O processo pode até parecer simples, mas só as décadas de prática diária garantem o tempo de espera e fritura corretos. “Não pode fritar na mesma hora”, diz taxativa. O que garante que a massa fique macia são os minutos de reserva – pular essa etapa é arriscar que o salgado murche ou, literalmente, exploda, como o próprio nome sugere. “Só então coloca para fritar. Depressa fica virando e, quando está coradinho, tira, coloca na peneira e depois sobre o papel”, detalha dona Marlene.
Tanto cuidado rendia cerca de 500 bombas por dia, fora os demais salgados como kibes, esfirras, pastéis e coxinhas produzidos e vendidos diariamente na lanchonete e fornecidos para escolas e gabinetes políticos. A produção chegava a 5 mil salgados se somados às demais lojas pertencentes aos irmãos e sobrinhos de dona Marlene. Ela garante que compartilha suas receitas sem ciúmes: “se quiser eu ensino, mas se vai sair igual ao que faço eu já não sei”.
A aptidão para cozinha é de família e atravessou os mares: de descendência síria, o conhecimento em culinária árabe foi passando de geração para geração. Fugindo da guerra, Zacarias Habdah, avô de dona Marlene, instalou-se em Parnaíba, cidade em que ela nasceu. Por lá inaugurou uma loja de tecidos, mas não largou o preparo caseiro de kibes, charutos e outras iguarias árabes.

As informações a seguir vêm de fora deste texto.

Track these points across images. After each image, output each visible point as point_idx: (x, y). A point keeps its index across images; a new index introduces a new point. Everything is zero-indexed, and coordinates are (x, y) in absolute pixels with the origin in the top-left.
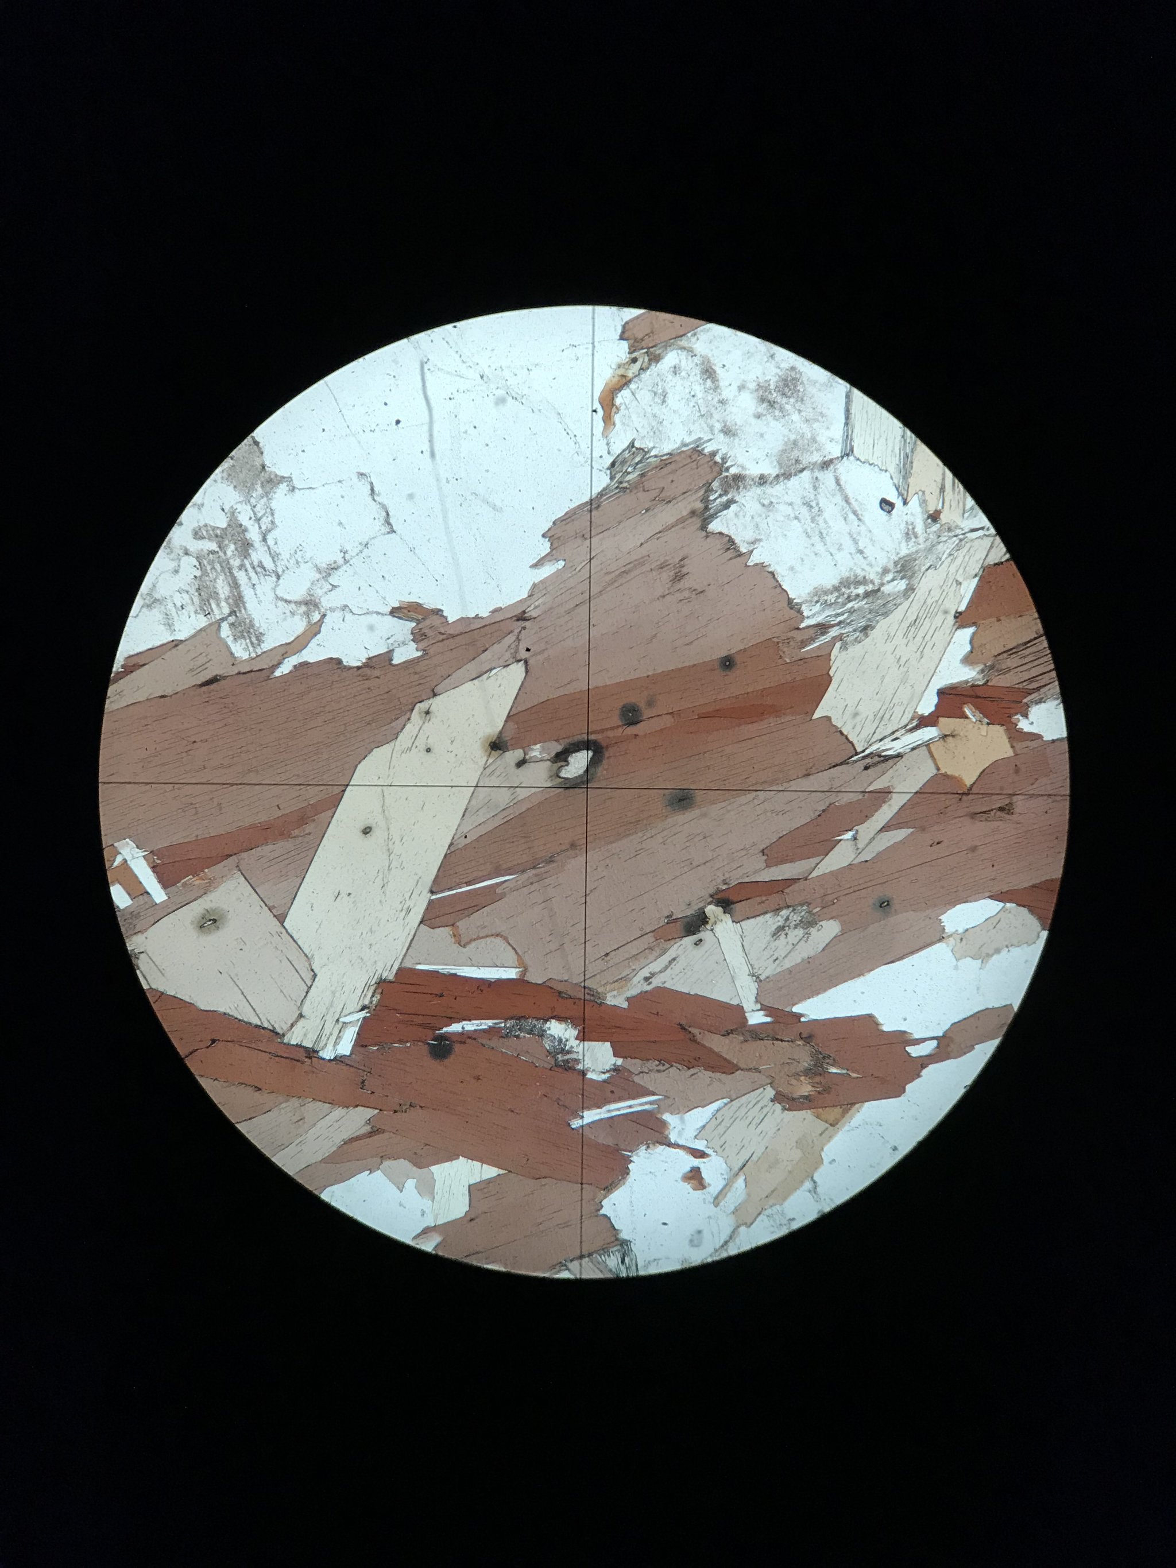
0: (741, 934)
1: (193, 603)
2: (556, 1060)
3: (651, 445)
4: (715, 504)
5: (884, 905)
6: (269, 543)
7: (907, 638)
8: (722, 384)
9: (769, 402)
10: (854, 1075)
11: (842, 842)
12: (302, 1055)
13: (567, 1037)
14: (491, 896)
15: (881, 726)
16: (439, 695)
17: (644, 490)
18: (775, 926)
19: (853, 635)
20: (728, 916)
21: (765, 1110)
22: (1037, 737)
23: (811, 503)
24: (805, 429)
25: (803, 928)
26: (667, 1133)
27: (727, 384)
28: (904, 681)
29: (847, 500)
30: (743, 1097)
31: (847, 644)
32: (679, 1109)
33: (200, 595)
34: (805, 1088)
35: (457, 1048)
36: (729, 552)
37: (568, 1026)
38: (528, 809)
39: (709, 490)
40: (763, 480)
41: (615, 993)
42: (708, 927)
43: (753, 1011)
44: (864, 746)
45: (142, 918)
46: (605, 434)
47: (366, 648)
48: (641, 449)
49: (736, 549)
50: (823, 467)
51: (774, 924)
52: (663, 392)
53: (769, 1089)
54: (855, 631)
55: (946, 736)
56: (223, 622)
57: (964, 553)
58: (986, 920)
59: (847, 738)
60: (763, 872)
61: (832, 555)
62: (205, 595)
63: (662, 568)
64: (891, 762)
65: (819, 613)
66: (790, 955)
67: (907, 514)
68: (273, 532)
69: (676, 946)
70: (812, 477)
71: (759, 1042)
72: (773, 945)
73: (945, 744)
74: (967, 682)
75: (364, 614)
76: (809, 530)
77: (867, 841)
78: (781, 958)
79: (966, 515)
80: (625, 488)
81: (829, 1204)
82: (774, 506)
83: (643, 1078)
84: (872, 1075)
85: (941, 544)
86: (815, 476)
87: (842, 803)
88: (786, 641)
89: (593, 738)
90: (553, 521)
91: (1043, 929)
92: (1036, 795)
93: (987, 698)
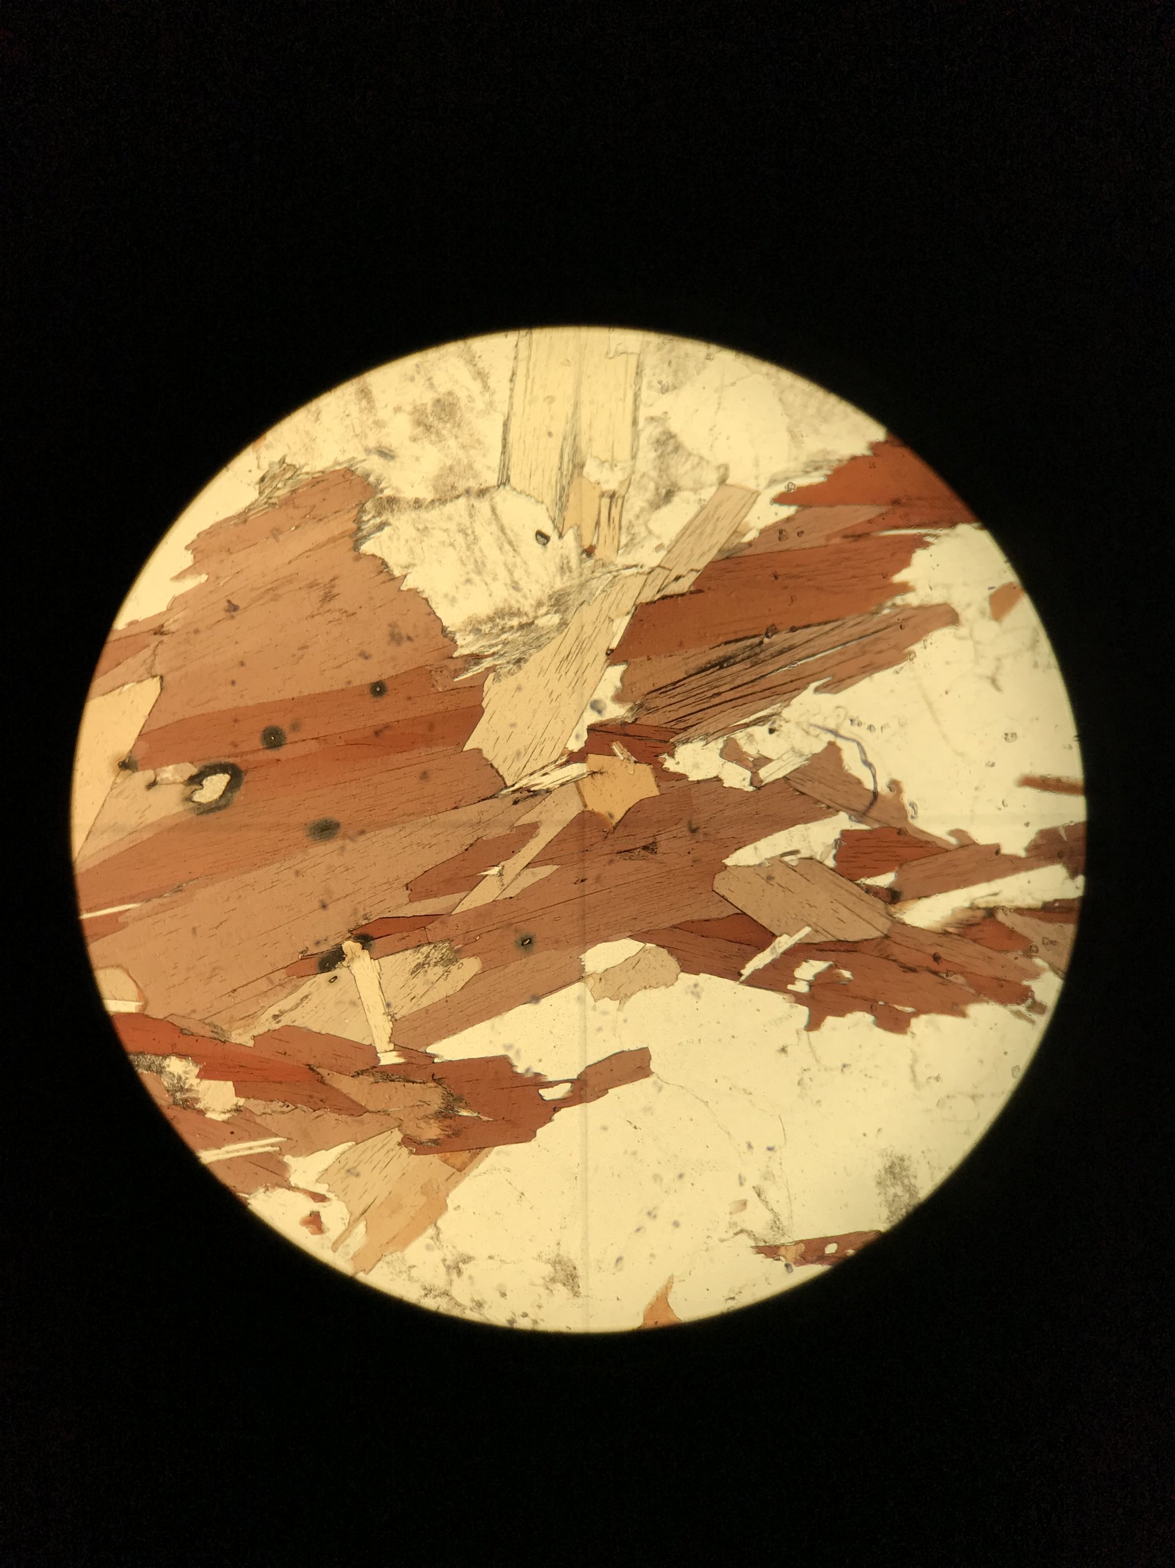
0: (379, 971)
2: (176, 1098)
3: (302, 462)
4: (368, 525)
5: (527, 943)
7: (559, 672)
8: (378, 403)
9: (426, 426)
10: (484, 1118)
11: (487, 878)
13: (188, 1075)
14: (113, 924)
15: (531, 760)
17: (294, 507)
18: (415, 964)
19: (506, 667)
20: (366, 952)
21: (391, 1154)
22: (683, 777)
23: (467, 531)
25: (442, 965)
26: (287, 1176)
27: (384, 404)
28: (555, 716)
29: (502, 529)
30: (370, 1140)
31: (500, 676)
32: (301, 1152)
34: (433, 1131)
36: (382, 575)
37: (189, 1063)
39: (362, 510)
40: (418, 504)
41: (241, 1031)
42: (345, 963)
43: (385, 1050)
44: (513, 780)
48: (291, 465)
49: (390, 573)
50: (479, 496)
51: (415, 960)
52: (317, 409)
53: (396, 1131)
54: (508, 662)
55: (594, 773)
57: (616, 592)
58: (626, 960)
59: (498, 772)
60: (405, 907)
61: (486, 584)
63: (311, 587)
64: (539, 798)
65: (473, 643)
66: (428, 993)
67: (562, 547)
69: (311, 981)
70: (468, 505)
71: (390, 1083)
72: (411, 983)
73: (593, 781)
74: (615, 720)
76: (464, 559)
77: (513, 876)
78: (418, 997)
79: (620, 552)
80: (276, 504)
81: (451, 1252)
82: (429, 531)
83: (266, 1119)
84: (503, 1118)
85: (595, 580)
86: (471, 504)
87: (490, 837)
88: (439, 670)
89: (231, 760)
90: (198, 532)
91: (682, 971)
92: (680, 835)
93: (636, 736)
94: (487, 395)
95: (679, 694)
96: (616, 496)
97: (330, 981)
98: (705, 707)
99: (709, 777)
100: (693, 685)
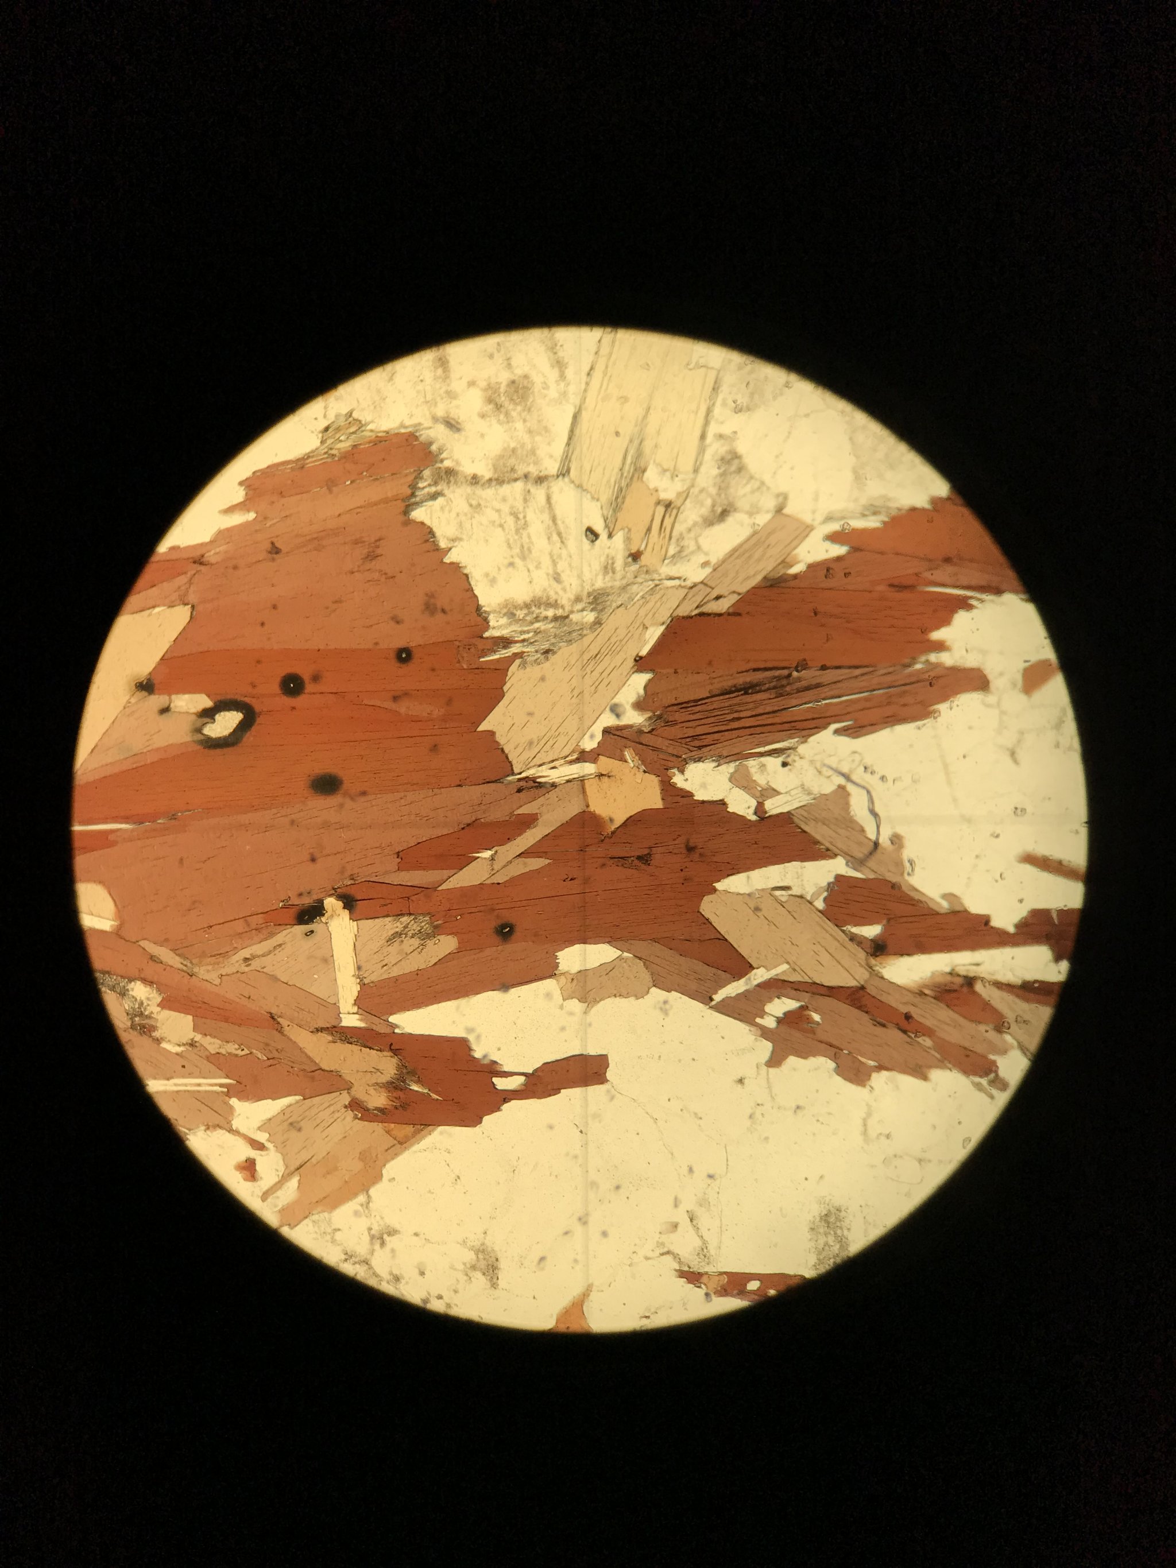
0: (356, 933)
2: (133, 1022)
3: (369, 419)
4: (423, 492)
5: (505, 932)
7: (585, 670)
8: (453, 374)
9: (496, 404)
10: (435, 1096)
11: (478, 859)
13: (150, 1002)
14: (102, 841)
15: (542, 751)
17: (353, 462)
18: (393, 931)
19: (534, 656)
20: (347, 912)
21: (337, 1115)
22: (689, 795)
23: (519, 515)
24: (526, 439)
25: (419, 938)
26: (230, 1119)
27: (459, 376)
28: (573, 712)
29: (554, 519)
30: (318, 1098)
31: (526, 663)
32: (248, 1097)
34: (378, 1100)
36: (428, 544)
37: (153, 991)
39: (419, 477)
40: (475, 480)
41: (210, 968)
42: (323, 919)
43: (349, 1012)
44: (521, 769)
48: (357, 420)
49: (435, 543)
50: (536, 482)
51: (393, 928)
53: (345, 1094)
54: (537, 651)
55: (602, 775)
57: (655, 600)
58: (601, 965)
59: (507, 758)
60: (393, 874)
61: (529, 571)
63: (356, 544)
64: (543, 791)
65: (505, 626)
66: (400, 963)
67: (609, 548)
69: (288, 931)
70: (524, 490)
71: (347, 1044)
72: (386, 950)
73: (600, 783)
74: (631, 726)
76: (511, 541)
77: (504, 863)
78: (390, 965)
79: (666, 561)
80: (335, 456)
81: (378, 1222)
82: (481, 509)
83: (219, 1058)
84: (453, 1099)
85: (637, 585)
86: (527, 490)
87: (488, 820)
88: (467, 647)
89: (247, 700)
90: (253, 471)
91: (654, 986)
92: (675, 851)
93: (650, 746)
94: (562, 384)
95: (699, 712)
96: (672, 506)
98: (724, 729)
99: (715, 799)
100: (715, 706)
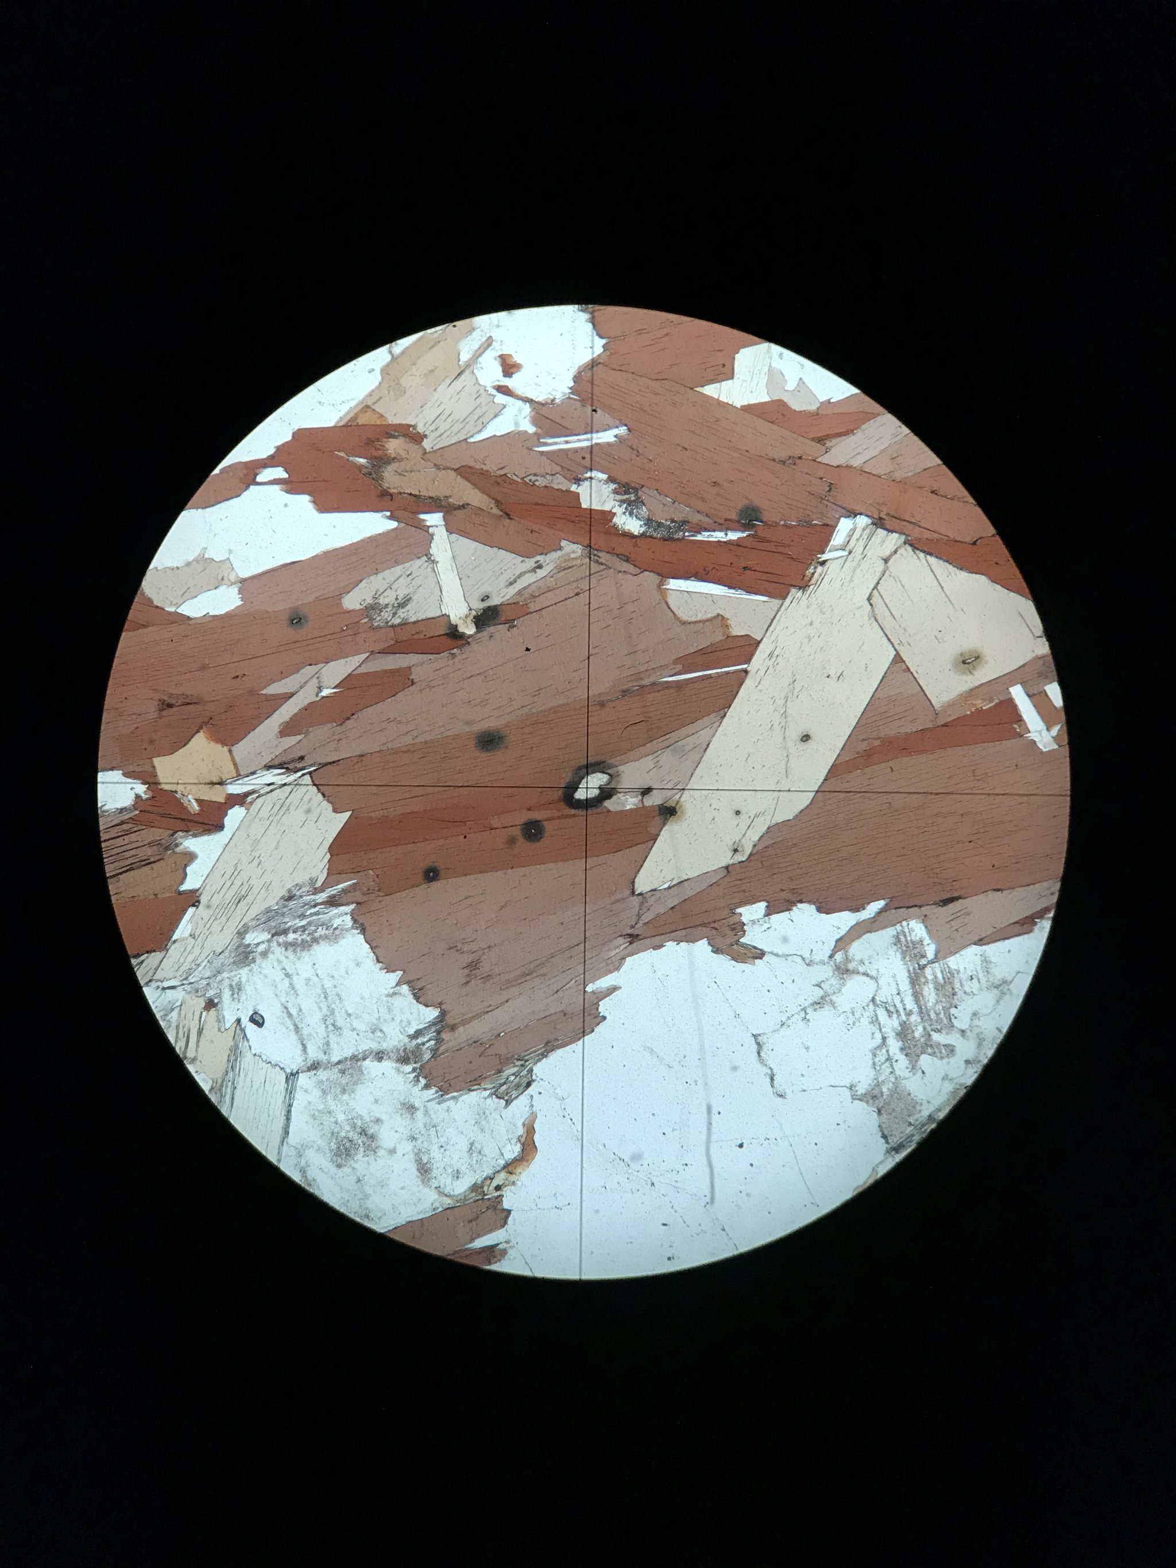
0: (442, 603)
1: (960, 981)
2: (637, 495)
3: (489, 1100)
4: (430, 1036)
5: (296, 620)
6: (880, 1035)
7: (249, 885)
8: (412, 1156)
9: (366, 1135)
10: (342, 454)
11: (333, 686)
12: (888, 523)
13: (623, 516)
14: (687, 663)
15: (283, 799)
16: (722, 867)
17: (500, 1056)
18: (407, 608)
19: (303, 893)
20: (453, 622)
21: (433, 427)
22: (128, 775)
23: (333, 1029)
24: (332, 1104)
25: (380, 604)
26: (533, 413)
27: (406, 1156)
28: (256, 842)
29: (297, 1029)
30: (454, 442)
31: (310, 884)
32: (520, 436)
33: (953, 989)
34: (393, 446)
35: (734, 516)
36: (420, 987)
37: (622, 527)
38: (644, 745)
39: (435, 1051)
40: (380, 1056)
41: (573, 556)
42: (474, 613)
43: (437, 527)
44: (303, 780)
45: (1036, 672)
46: (533, 1117)
47: (792, 921)
48: (500, 1098)
49: (412, 988)
50: (318, 1063)
51: (408, 611)
52: (472, 1154)
53: (428, 449)
54: (301, 897)
55: (219, 784)
56: (933, 959)
57: (185, 964)
58: (196, 597)
59: (319, 790)
60: (415, 663)
62: (947, 988)
63: (489, 976)
64: (276, 762)
65: (335, 917)
66: (395, 578)
67: (238, 1010)
68: (875, 1045)
69: (508, 597)
70: (329, 1054)
71: (434, 496)
72: (411, 590)
73: (221, 775)
74: (195, 836)
75: (791, 955)
76: (338, 1001)
77: (307, 685)
78: (404, 576)
79: (179, 1003)
80: (518, 1060)
82: (371, 1029)
83: (552, 470)
84: (324, 453)
85: (206, 976)
87: (329, 725)
88: (371, 891)
89: (573, 811)
90: (593, 1033)
92: (134, 717)
93: (174, 818)
94: (303, 1163)
95: (127, 859)
97: (488, 597)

De uma família com nove filhos e já morando em Teresina, tudo começou com as viagens para visitar a irmã que seguia carreira de cantora em São Paulo. “Ela me levava nas lanchonetes e fui criando as ideias na minha cabeça”, diz, sobre o conhecimento que adquiriu de forma autodidata. “Nunca tive professor, nunca tive curso. Só via, comia e gostava”, conta sorridente.
Seu primeiro negócio foi em 1958. Com a permissão de seu pai, dona Marlene e a irmã Maria José abriram a loja de bombons e sorvetes Bomboniere, entre o Theatro 4 de Setembro e o Cine Rex. As jovens empreendedoras foram as primeiras a servir sobremesas incrementadas e bolos confeitados. “Fui eu quem trouxe sundae e banana split”, conta sobre as receitas de gelados e doces arrojados para a época.
Na loja, testou o preparo dos primeiros salgados. Uma de suas clientes foi Adélia Salomão, também de descendência síria e esposa do seu Cornélio, conhecido pelo seu famoso pão de queijo no centro de Teresina. “Toda vez que eu passava pra ir ao banco ela dizia: vem comer um pão de queijo aqui. Eu digo: eu lá quero esse teu pão de queijo!”, conta dona Marlene sobre as brincadeiras com a amiga. Certa vez, dona Adélia encomendou uma bandeja de croquetes à dona Marlene. “Do jeito que eu mandei, ela serviu, sem fritar!”, relembra divertindo-se com a história.
Da Praça Pedro II, a Bomboniere chegou a funcionar na rua 13 de maio, mas foi no cruzamento das ruas 24 de Janeiro com a Félix Pacheco, nos anos 70, que a marca dos salgados de dona Marlene ficou conhecida até hoje. A garagem da casa da família deu lugar a Majer Lanches: a lanchonete foi batizada em homenagem às proprietárias e é a junção dos nomes Marlene e Maria José. A lanchonete passou por endereços na zona Leste mas, hoje, está somente na memória de quem lembra com carinho de dona Marlene.